EXCERPT:
________________

Max Vartuli

Personal information
- Date of birth: 20 January 2005 (age 21)
- Place of birth: Sydney, Australia
- Height: 1.92 m (6 ft 3+1⁄2 in)
- Position: Goalkeeper

Team information
- Current team: Adelaide United
- Number: 13

Youth career
- 2018–2023: Sydney FC

Senior career*
- Years: Team / Apps / (Gls)
- 2022–2024: Sydney FC NPL / 3 / (0)
- 2023–2024: Sydney FC / 0 / (0)
- 2023–2024: → AaB (loan) / 0 / (0)
- 2024–: Adelaide United / 6 / (0)
- 2025–: Adelaide United NPL / 9 / (0)

International career^{‡}
- 2024: Australia U20 / 1 / (0)

= Max Vartuli =

Australian footballer (born 2005)

Max Vartuli (/it/; born 20 January 2005) is an Australian professional soccer player who currently plays for A-League Men club Adelaide United.

== Club career ==

=== Sydney FC and AaB Fodbold ===
A young Vartuli's football career began aged 13 in Sydney FC's Academy Schools Program while attending Matraville Sports High School in years 7 and 8 and Endeavour Sports High in year 9. He rose through the ranks into Sydney FC's U20 side before securing a loan move to AaB Fodbold in Denmark aged 18.

________________

SUPPLIED ENTRIES:

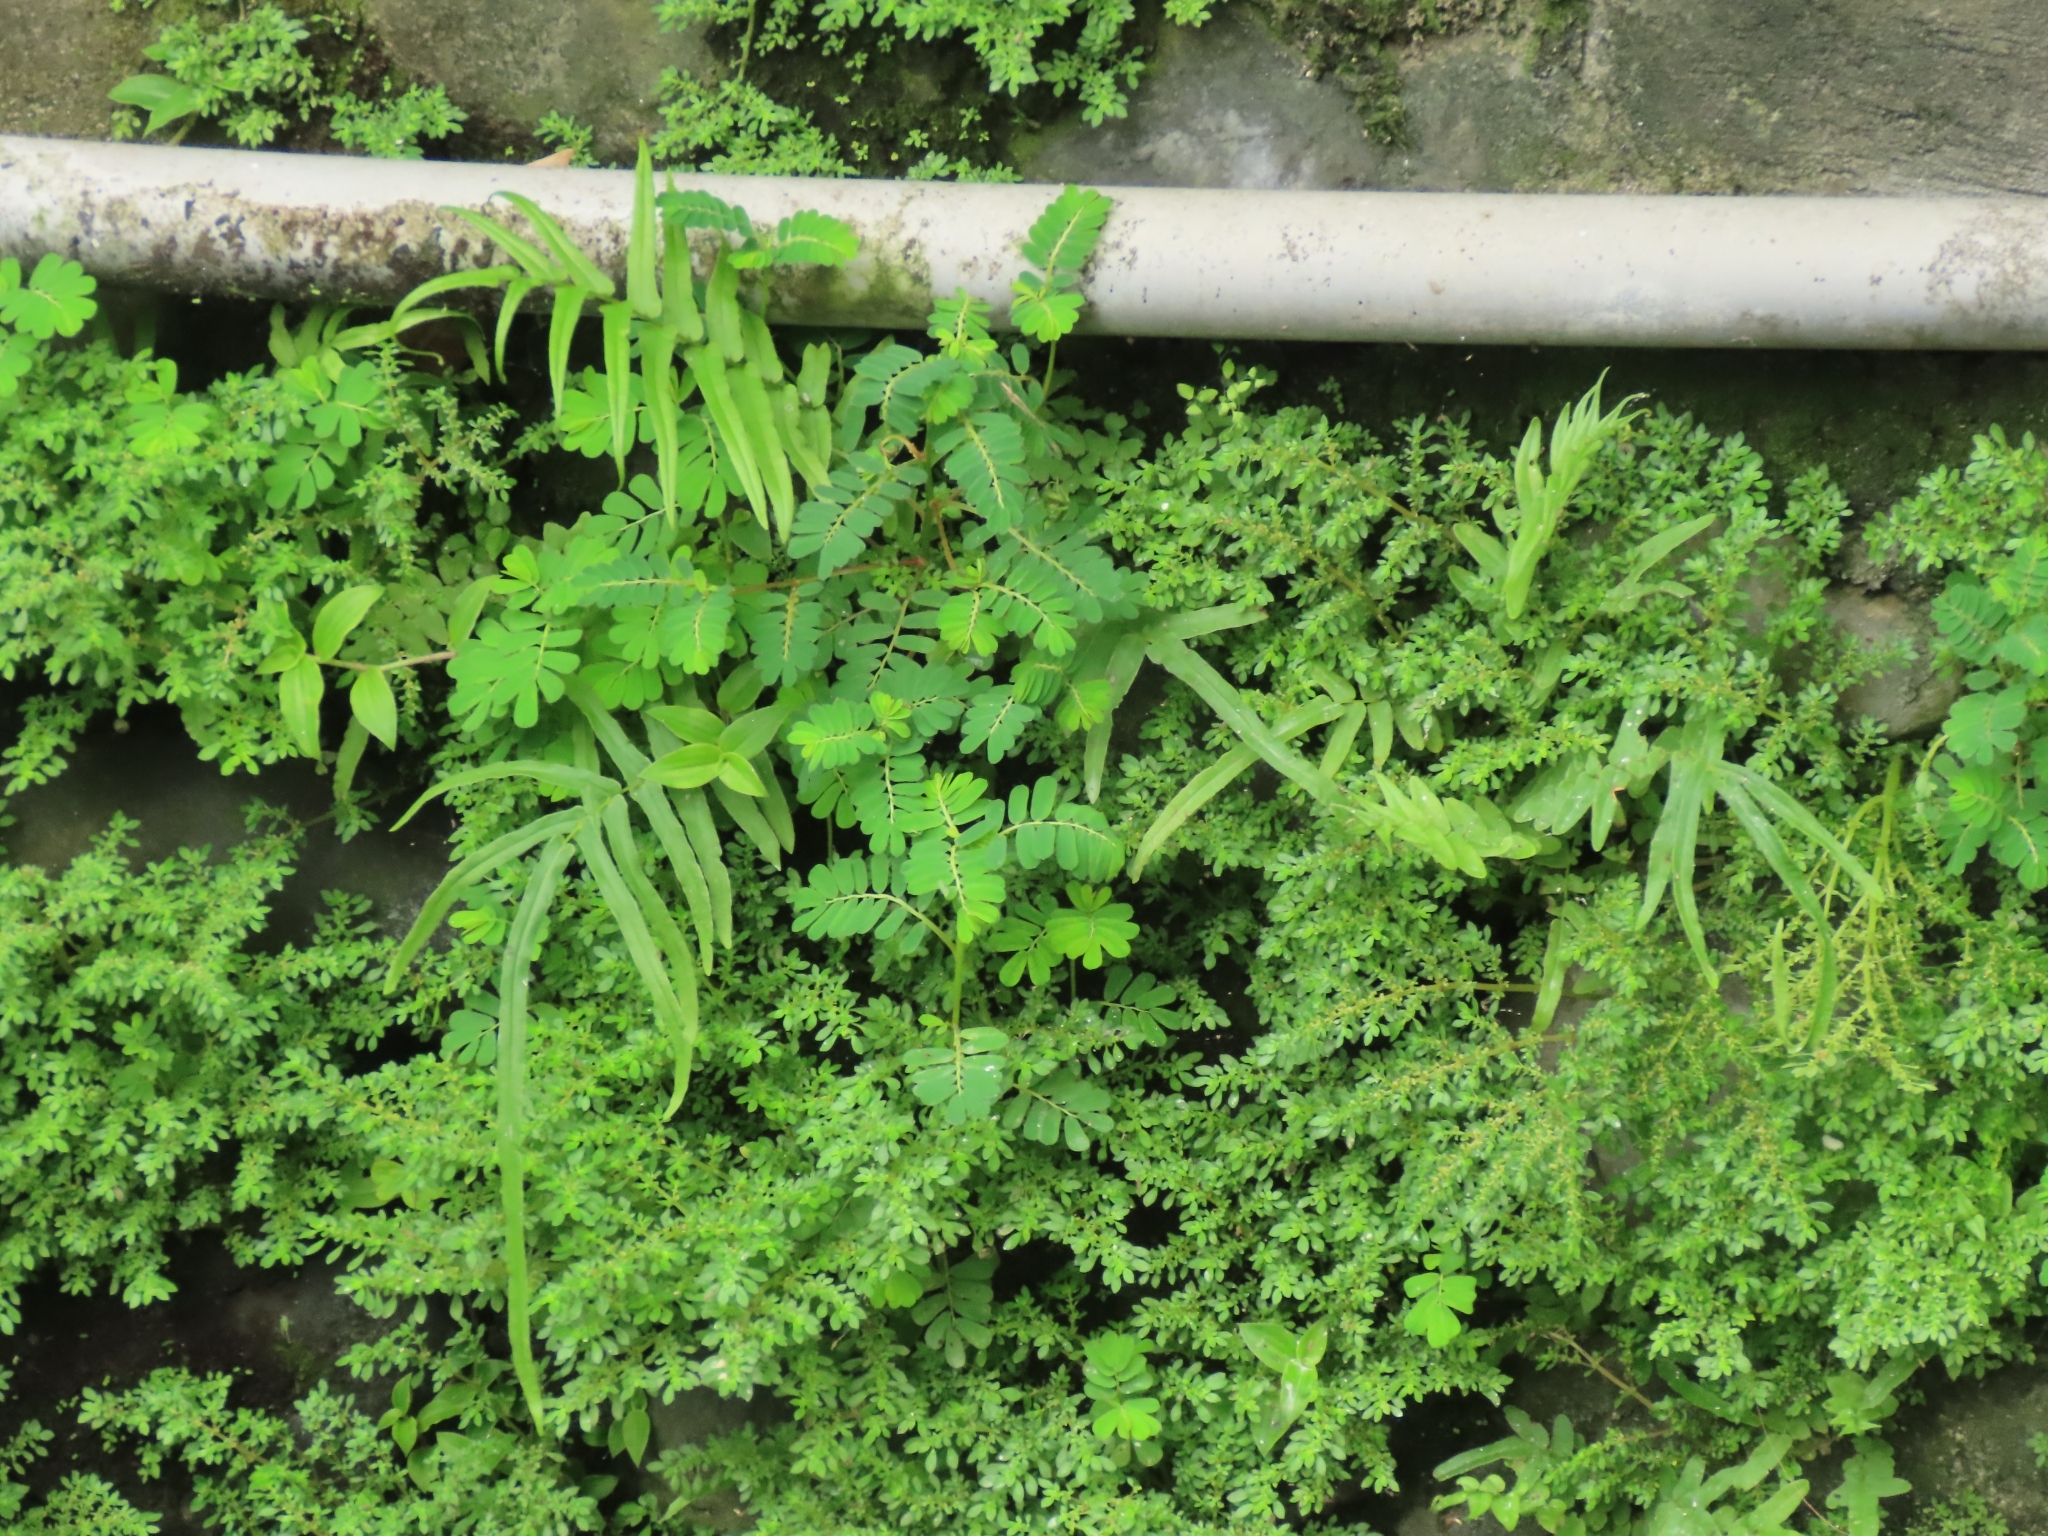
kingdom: Plantae
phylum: Tracheophyta
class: Polypodiopsida
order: Polypodiales
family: Pteridaceae
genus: Pteris
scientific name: Pteris vittata
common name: Ladder brake
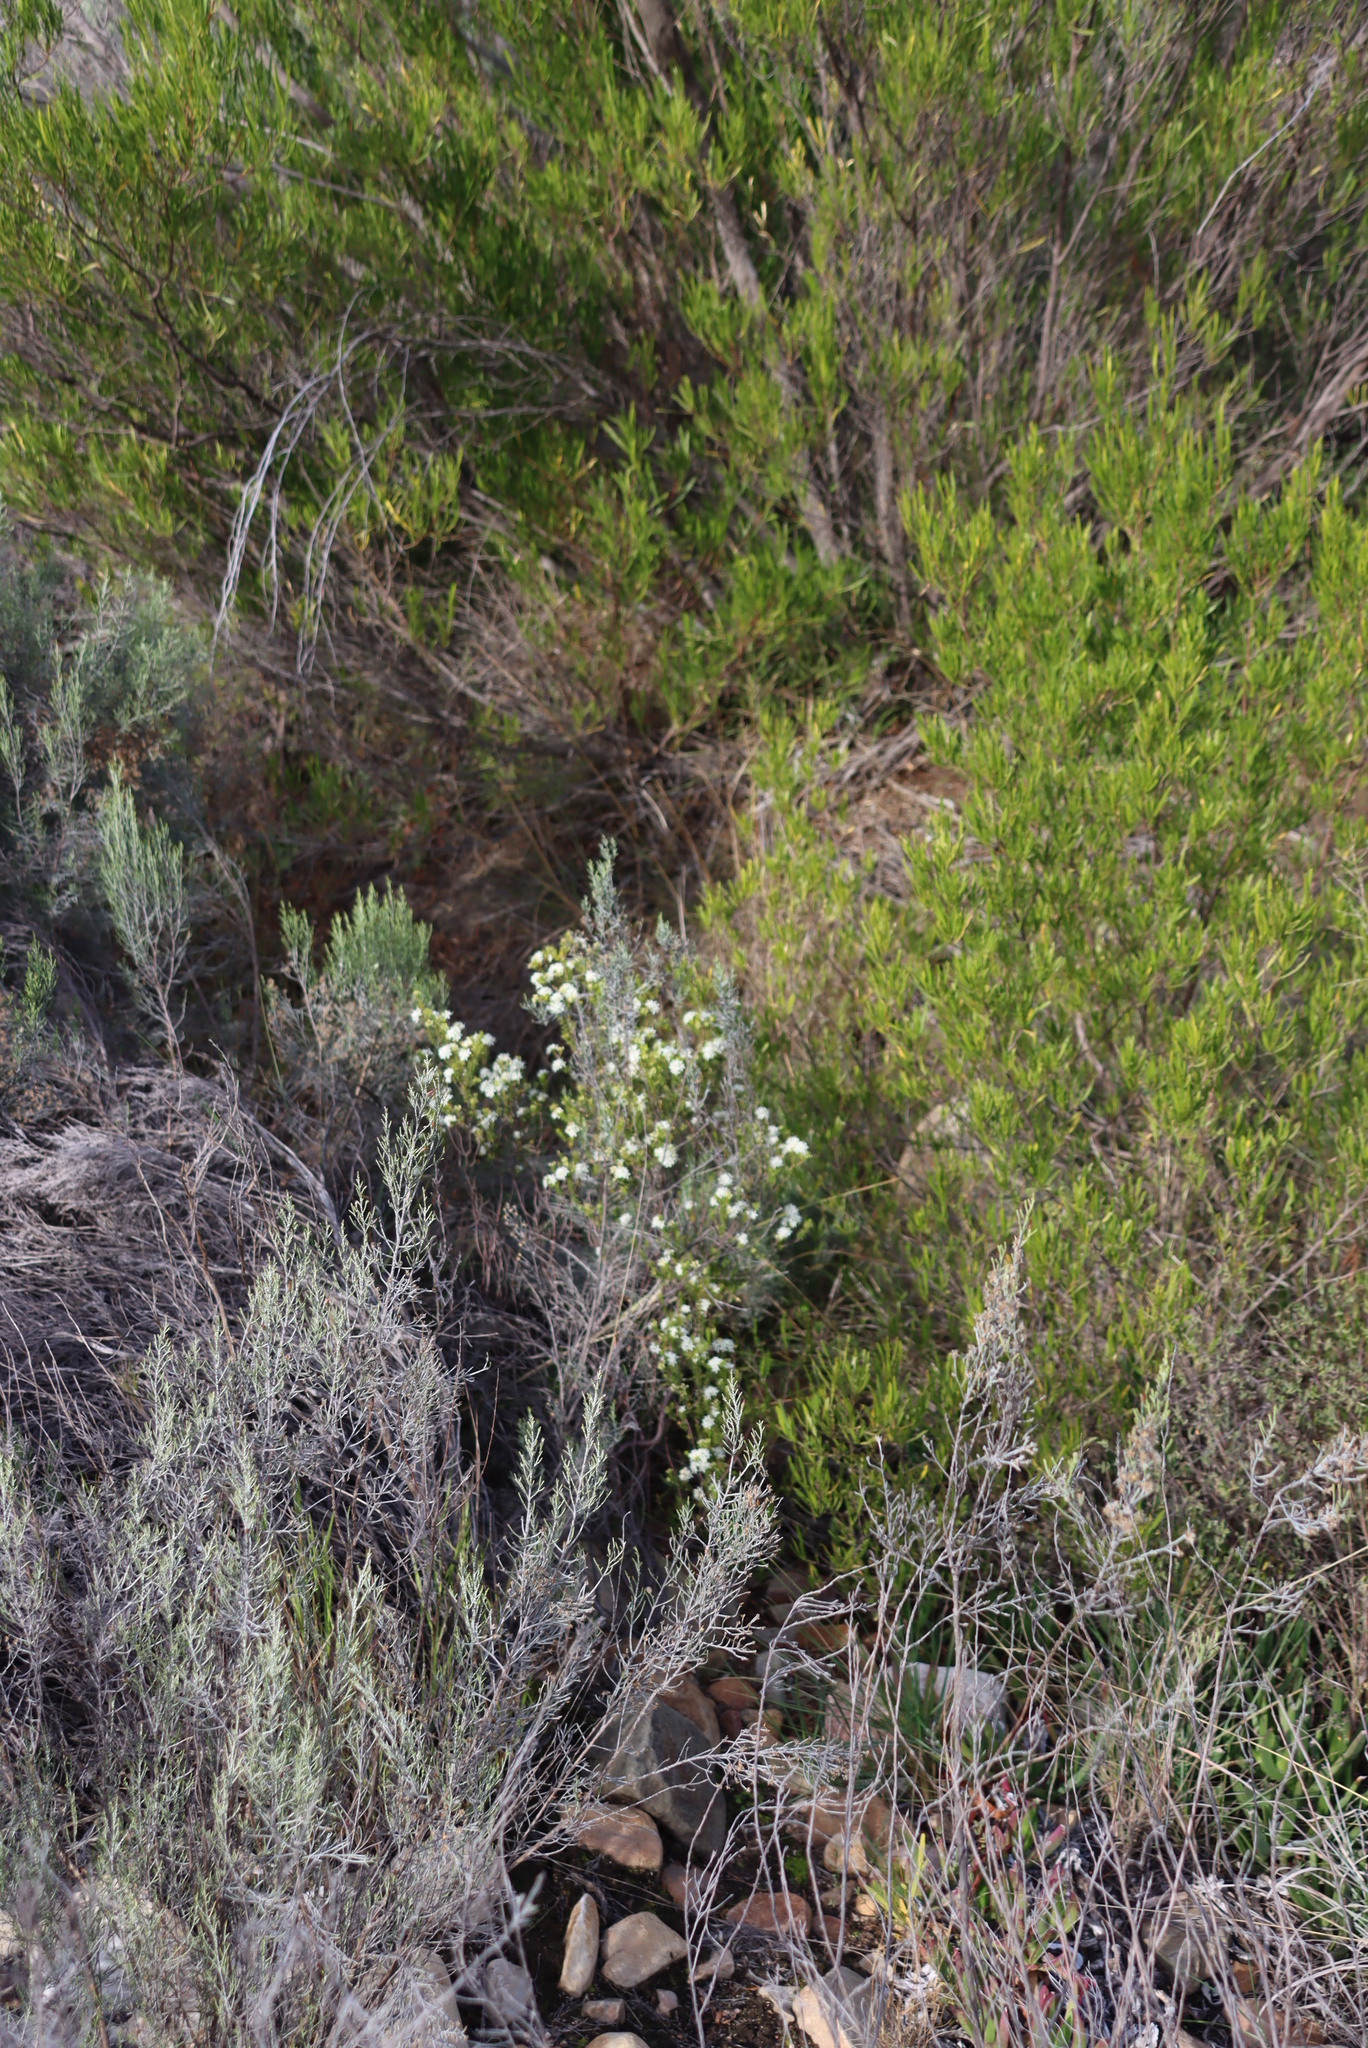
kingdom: Plantae
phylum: Tracheophyta
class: Magnoliopsida
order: Sapindales
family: Rutaceae
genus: Agathosma
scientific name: Agathosma recurvifolia
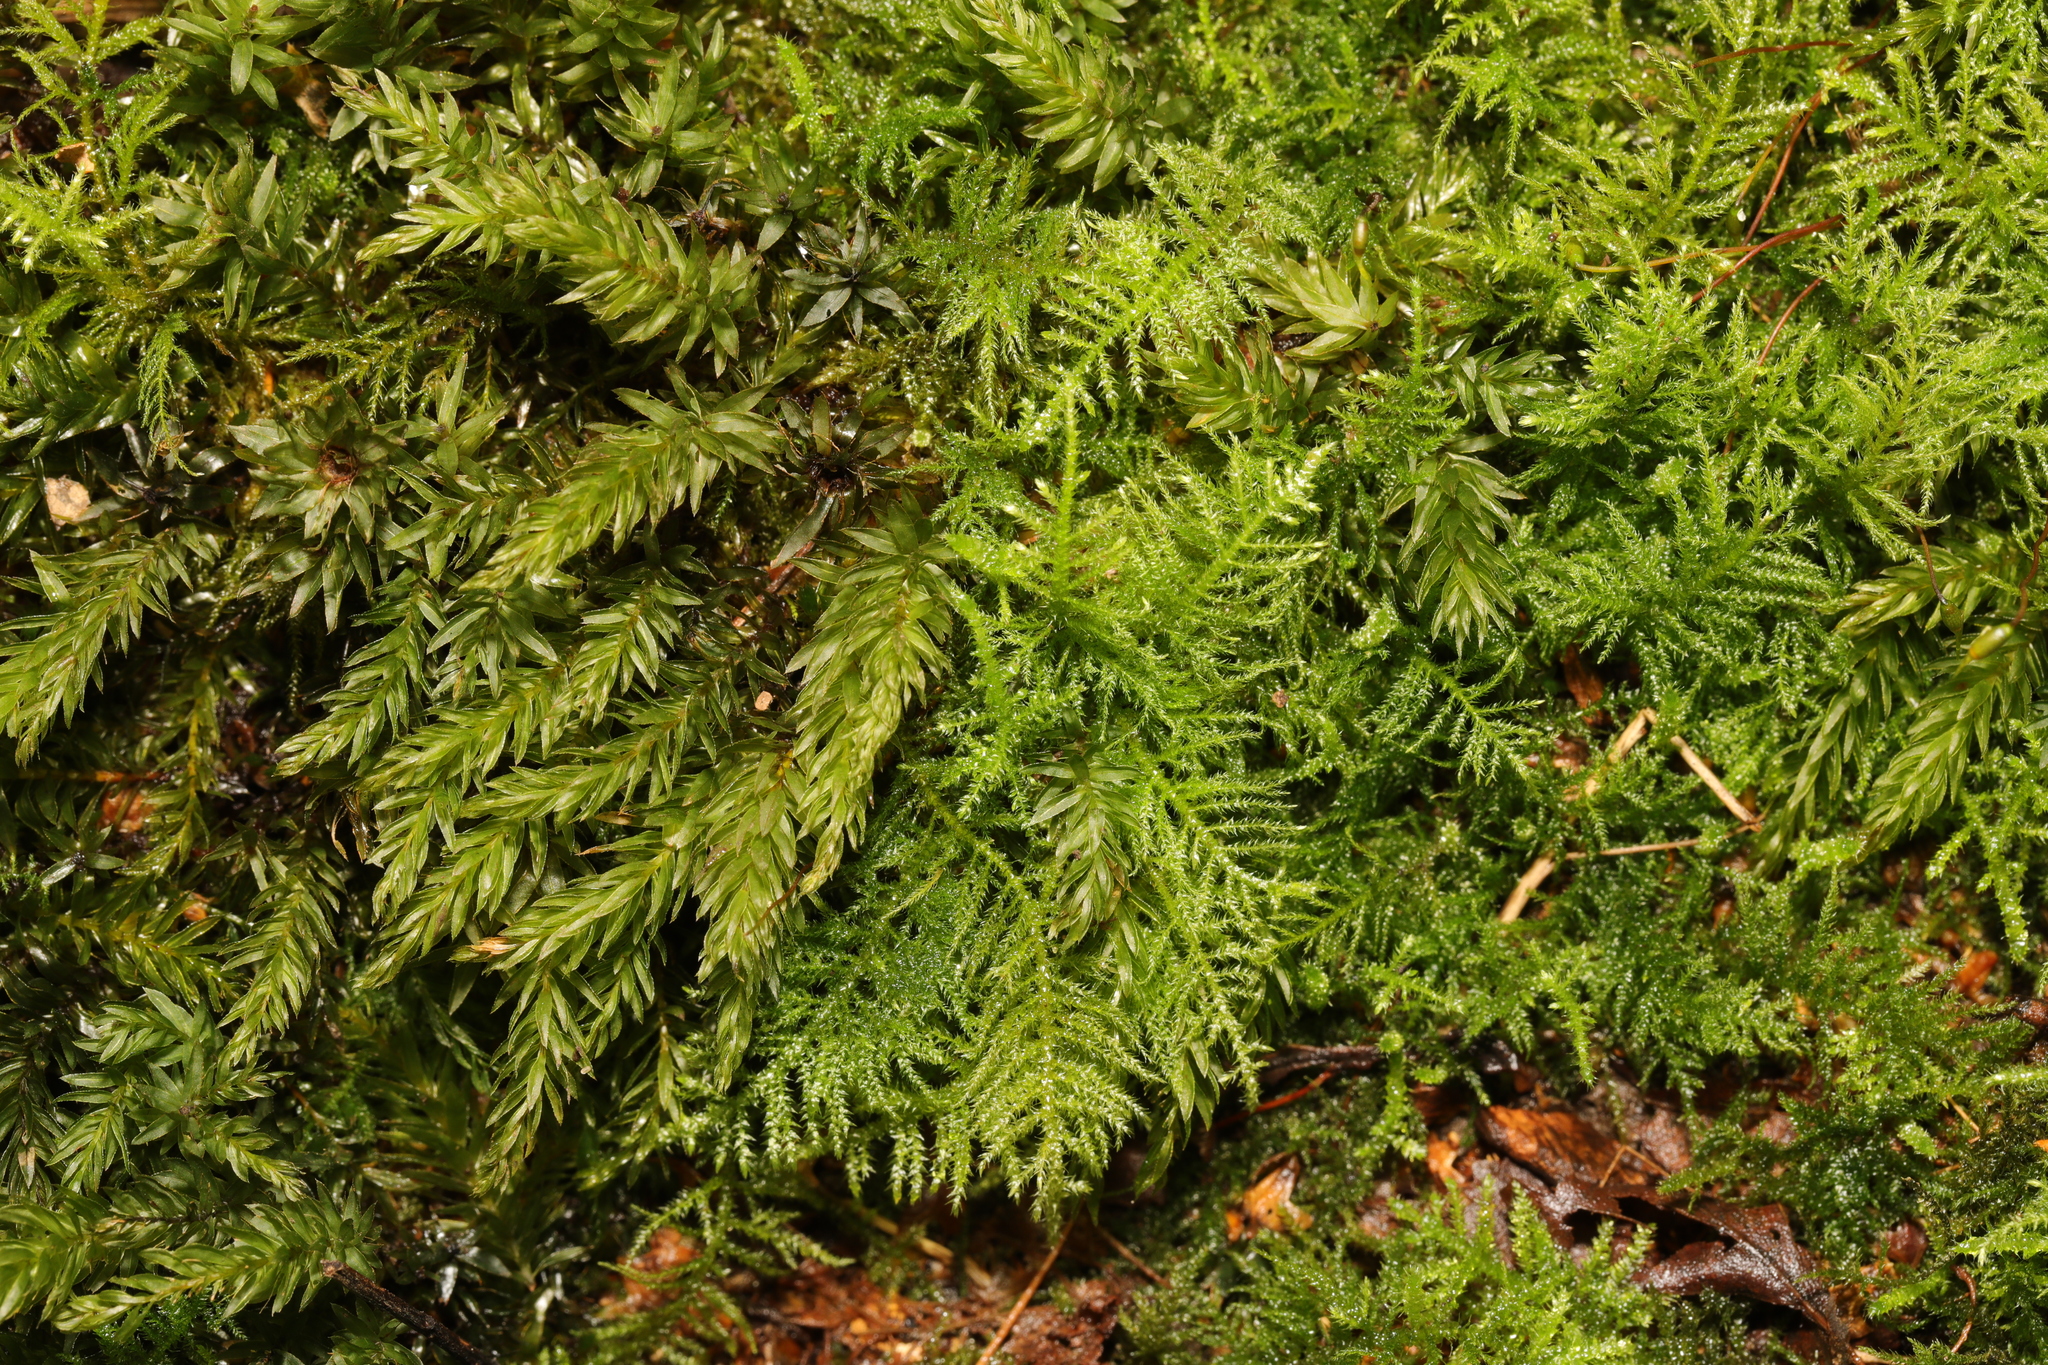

________________

EXERCISE PROMPT: Decide whether each statement below agrees with the text about Max Vartuli, answering yes or no and quoting the words of the text that decide it. 1. He began his football career at age 13 in Sydney FC's Academy Schools Program. 2. His loan move took him to a club in Norway. 3. He attended Matraville Sports High School in year 9.

ANSWER TO THE EXERCISE:
1. Yes: "A young Vartuli's football career began aged 13 in Sydney FC's Academy Schools Program"
2. No: "securing a loan move to AaB Fodbold in Denmark aged 18"
3. No: "Endeavour Sports High in year 9"